While distracted driving has outpaced drunk driving as a cause of vehicle collisions in the past few years, the addition of a new legal intoxicant means police need to be prepared by the July 1 legalization date.
“There’s a lot of training that’s going to be coming for street cops in Ontario about the changes and about how we’re going to go about the enforcing of impaired driving in Ontario,” said Const. Brad Stitt, Belleville’s senior traffic officer.
“Anytime legislation changes it takes a little bit of time to get people comfortable with the changes. I think we’re like every other police service in the province,” he continued.
“There are drastic changes coming to the legislation and we’re introducing an entirely new substance which on the 30th of June is illegal and on the first of July is going to be legal.
“For many of us, we’ve spent our entire career with that substance being illegal and there’s going to be an adjustment when recreational cannabis becomes legal.”
In preparation, the provincial government is changing provincial sanctions to make being impaired by marijuana mirror being impaired by the consumption of alcohol. As well, it will be an offence for a novice driver, a young driver, or anyone operating a commercial motor vehicle to have any presence of drugs in their system.
When it comes to testing to see whether a driver is impaired from the use of marijuana, Stitt said it’s not as cut and dried as the current testing for alcohol.
A roadside screening device for alcohol gives officers a number indicating the amount of alcohol in that person’s system and whether it’s lawful, ‘warn’ or at fail levels.
“That’s not what we’re going to see with the oral fluid screening device.
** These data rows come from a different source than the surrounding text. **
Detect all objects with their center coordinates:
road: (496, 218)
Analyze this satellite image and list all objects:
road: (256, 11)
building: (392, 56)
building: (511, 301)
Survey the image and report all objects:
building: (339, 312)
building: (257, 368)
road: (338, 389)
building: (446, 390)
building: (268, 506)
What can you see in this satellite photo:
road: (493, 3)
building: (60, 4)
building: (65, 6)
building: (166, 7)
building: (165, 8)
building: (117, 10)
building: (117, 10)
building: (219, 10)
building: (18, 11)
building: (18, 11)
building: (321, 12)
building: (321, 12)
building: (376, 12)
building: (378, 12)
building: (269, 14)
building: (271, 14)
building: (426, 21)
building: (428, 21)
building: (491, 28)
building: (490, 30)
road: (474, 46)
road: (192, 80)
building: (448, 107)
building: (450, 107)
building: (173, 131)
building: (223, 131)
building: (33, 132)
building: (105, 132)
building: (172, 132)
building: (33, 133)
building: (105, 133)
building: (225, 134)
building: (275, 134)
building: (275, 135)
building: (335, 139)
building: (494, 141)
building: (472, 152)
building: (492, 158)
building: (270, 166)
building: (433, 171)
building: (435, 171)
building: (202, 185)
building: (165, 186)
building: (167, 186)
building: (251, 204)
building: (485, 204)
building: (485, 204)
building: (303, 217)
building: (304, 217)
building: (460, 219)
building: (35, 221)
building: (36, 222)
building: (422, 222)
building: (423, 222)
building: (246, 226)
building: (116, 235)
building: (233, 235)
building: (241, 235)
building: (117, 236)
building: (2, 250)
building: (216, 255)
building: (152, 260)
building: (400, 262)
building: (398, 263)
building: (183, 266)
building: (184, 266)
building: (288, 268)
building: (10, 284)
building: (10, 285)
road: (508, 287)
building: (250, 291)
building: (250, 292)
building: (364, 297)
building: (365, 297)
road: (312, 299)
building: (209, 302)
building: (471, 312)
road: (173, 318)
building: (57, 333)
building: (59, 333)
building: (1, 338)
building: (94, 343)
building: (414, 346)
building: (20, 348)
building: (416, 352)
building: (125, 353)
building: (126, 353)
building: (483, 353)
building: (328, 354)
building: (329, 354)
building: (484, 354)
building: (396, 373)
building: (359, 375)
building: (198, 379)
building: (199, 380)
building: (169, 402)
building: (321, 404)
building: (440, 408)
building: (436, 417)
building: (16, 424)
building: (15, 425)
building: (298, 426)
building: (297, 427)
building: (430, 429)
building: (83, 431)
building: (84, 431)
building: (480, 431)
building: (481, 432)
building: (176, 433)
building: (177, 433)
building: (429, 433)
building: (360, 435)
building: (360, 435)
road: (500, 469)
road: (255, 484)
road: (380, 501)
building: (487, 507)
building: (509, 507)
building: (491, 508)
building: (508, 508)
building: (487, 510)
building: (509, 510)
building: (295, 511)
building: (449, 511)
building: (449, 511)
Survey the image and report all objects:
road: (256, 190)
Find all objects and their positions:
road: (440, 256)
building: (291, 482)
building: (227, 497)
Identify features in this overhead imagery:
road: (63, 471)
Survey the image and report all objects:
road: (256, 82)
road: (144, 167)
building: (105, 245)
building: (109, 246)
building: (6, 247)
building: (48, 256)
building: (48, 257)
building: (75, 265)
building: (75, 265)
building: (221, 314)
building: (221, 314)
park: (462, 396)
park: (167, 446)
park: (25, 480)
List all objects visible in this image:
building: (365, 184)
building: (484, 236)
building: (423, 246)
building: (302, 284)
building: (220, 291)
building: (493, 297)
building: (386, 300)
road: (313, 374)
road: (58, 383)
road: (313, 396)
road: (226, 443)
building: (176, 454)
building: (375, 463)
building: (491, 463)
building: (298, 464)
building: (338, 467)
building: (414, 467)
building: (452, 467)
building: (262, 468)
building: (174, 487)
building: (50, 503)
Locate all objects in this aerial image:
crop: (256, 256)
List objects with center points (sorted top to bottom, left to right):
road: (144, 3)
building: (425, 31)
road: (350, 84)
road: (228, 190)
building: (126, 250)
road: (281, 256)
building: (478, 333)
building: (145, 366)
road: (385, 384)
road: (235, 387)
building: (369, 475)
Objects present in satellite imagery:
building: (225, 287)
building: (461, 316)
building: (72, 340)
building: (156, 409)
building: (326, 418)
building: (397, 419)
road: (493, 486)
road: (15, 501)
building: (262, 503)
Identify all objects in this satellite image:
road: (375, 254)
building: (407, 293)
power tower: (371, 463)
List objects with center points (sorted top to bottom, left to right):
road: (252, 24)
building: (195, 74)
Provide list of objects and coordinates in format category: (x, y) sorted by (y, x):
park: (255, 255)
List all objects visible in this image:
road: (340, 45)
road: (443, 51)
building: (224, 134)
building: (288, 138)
It’s simply going to show presence or not presence of these intoxicating drugs,” said Stitt.
The tests would conceivably use an oral fluid screening device capable of analyzing a swab from the inside of a person’s mouth for a number of different street drugs.
If, after legalization passes, marijuana is detected in a driver’s system officers would then need to rely on a standardized field sobriety test to determine if they are actually impaired or not.
“It is one of the tools that police officers have been using and will be using more and more in the world of recreational marijuana to detect those people who are under the influence of cannabis,” said Stitt.
“Once an officer has formed grounds, then there’s going to be a couple of different avenues available to the officer about utilizing a drug recognition expert officer or making a blood demand based upon that.”
Training courses are being conducted throughout the province leading up to the July 1 anticipated legalization date. Training is expected to continue through the summer and into the fall to get as many officers trained as possible to conduct standardized field sobriety tests.
Stitt said they’re doing everything they can do make Belleville the safest community in Ontario and are working diligently with the Ontario Police College and other partners to bring officers up to speed on the changes.
“We will be ready on July 1 for the changes and we look forward to working in 2018 to make our roads safe.”